_Task set:_
**A)** From the passage below on the mixed logit analysis of the recalibration effect, print the words from "One possibility to" to "bins (Figure 5).".
**B)** In the passage on the mixed logit analysis of the recalibration effect, how was Trial Bin coded?
**C)** Pick up the passage on the mixed logit analysis of the recalibration effect after its last sentence and keep writing it, leaving the items aside.

_Document excerpt:_
One possibility to estimate the recalibration effect at the onset of testing is to use the responses in the first trial bin, or to use designs with shorter test phases. Here we pursue a different approach, which draws on the entirety of test responses, making it more robust to variability in the data. We used a mixed logit model to predict /ʃ/ responses from Label (sum-coded: ʃ-Label = 1 vs. S-Label = −1), Trial Bin, and their interaction. Trial Bin was coded continuously with the first trial bin coded as 0. This way the estimated effect of Label represents the estimate of the recalibration effect during the first trial bin of testing. The results of this analysis are summarized in Table 3. The predictions of the mixed logit model, transformed into empirical logits, closely matched participants’ responses across trial bins (Figure 5).

Table 3:

Experiment 1a - Mixed logit regression predicting proportion of /ʃ/ responses from Label (sum coded: ʃ-Label = 1 vs. S-Label = −1), Trial Bin (with the first trial bin as 0), and their interaction. The analysis included the maximal random effect structure justified by the design (by-participant intercepts). Rows that are critical to our analysis are highlighted in light gray for clarity.

Predictors	Parameter Estimates		Significance Test
	Coef $\widehat{\beta }$	Std Err	z	p
(Intercept)	−1.47	0.27	−5.5	<.001
Label (ʃ vs. S)	1.65	0.27	6.2	<.001
Trial Bin (First bin = 0)	0.10	0.01	8.5	<.001
Label:Trial Bin	−0.10	0.01	−8.8	<.001

This analysis returned a significant effect of Label, with more /ʃ/ responses in the ʃ-Label condition than in the S-Label condition ($\widehat{\beta }$ = 1.65, z = 6.2, p < 0.001). This is the estimate of the Label effect at the first trial bin. In line with Figure 5, there was also a significant main effect of Trial Bin, such that the total proportion of /ʃ/ responses increased over trial bins ($\widehat{\beta }$ = 0.10, z = 8.5,/ p < 0.001), and a significant interaction between Label and Trial Bin ($\widehat{\beta }$ = −0.10, z = −8.8, p < 0.001), such that the difference in /ʃ/ responses between the Label conditions decreased as a function of Trial Bin.

_Information provided:_
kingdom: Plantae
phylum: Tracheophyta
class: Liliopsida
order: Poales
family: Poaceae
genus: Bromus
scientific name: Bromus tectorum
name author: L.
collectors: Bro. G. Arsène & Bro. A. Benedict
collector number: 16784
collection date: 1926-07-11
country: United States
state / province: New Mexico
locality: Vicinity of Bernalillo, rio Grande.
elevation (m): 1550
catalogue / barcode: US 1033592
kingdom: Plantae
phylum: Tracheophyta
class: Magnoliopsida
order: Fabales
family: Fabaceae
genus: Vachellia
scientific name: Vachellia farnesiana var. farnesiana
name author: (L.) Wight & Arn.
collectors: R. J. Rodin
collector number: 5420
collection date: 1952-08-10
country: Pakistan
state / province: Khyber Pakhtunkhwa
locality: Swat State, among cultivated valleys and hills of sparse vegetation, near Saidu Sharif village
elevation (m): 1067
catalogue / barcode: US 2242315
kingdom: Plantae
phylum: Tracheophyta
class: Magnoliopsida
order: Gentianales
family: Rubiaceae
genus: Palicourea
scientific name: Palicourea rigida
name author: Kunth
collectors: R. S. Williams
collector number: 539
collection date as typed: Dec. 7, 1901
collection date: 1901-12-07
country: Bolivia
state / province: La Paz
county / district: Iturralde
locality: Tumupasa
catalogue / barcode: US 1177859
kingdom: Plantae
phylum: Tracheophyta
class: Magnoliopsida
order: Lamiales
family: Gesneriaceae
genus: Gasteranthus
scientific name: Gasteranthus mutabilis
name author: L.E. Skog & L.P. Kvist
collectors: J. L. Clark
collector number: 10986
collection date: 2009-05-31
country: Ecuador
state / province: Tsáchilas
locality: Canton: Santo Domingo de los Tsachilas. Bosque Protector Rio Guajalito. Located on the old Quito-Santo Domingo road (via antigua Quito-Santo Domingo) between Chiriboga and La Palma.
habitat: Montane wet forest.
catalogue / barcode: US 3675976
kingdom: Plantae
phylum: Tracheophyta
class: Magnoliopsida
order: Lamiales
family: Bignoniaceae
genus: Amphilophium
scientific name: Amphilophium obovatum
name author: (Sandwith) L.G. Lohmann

_Responses for each task:_
**A)**
One possibility to estimate the recalibration effect at the onset of testing is to use the responses in the first trial bin, or to use designs with shorter test phases. Here we pursue a different approach, which draws on the entirety of test responses, making it more robust to variability in the data. We used a mixed logit model to predict /ʃ/ responses from Label (sum-coded: ʃ-Label = 1 vs. S-Label = −1), Trial Bin, and their interaction. Trial Bin was coded continuously with the first trial bin coded as 0. This way the estimated effect of Label represents the estimate of the recalibration effect during the first trial bin of testing. The results of this analysis are summarized in Table 3. The predictions of the mixed logit model, transformed into empirical logits, closely matched participants’ responses across trial bins (Figure 5).

**B)** Continuously, with the first trial bin coded as 0.

**C)**
This convergence between the two Label conditions towards 50/50 /s/ and /ʃ/ responses (= 0 logits) over trial bins was reliable in the analyses of all experiments reported below (Appendix F). Given the close match between the model’s predictions and given that recalibration effects were indeed much larger at the onset of the test block, we continue to use this approach to investigate differences in recalibration effects in the remainder of the paper. Here and for all experiments analyzed below, Trial Bin is always coded with the first trial bin coded as 0, and Label is always sum-coded (ʃ-Label = 1 vs. S-Label = −1).

2.2.2. Experiment 1b.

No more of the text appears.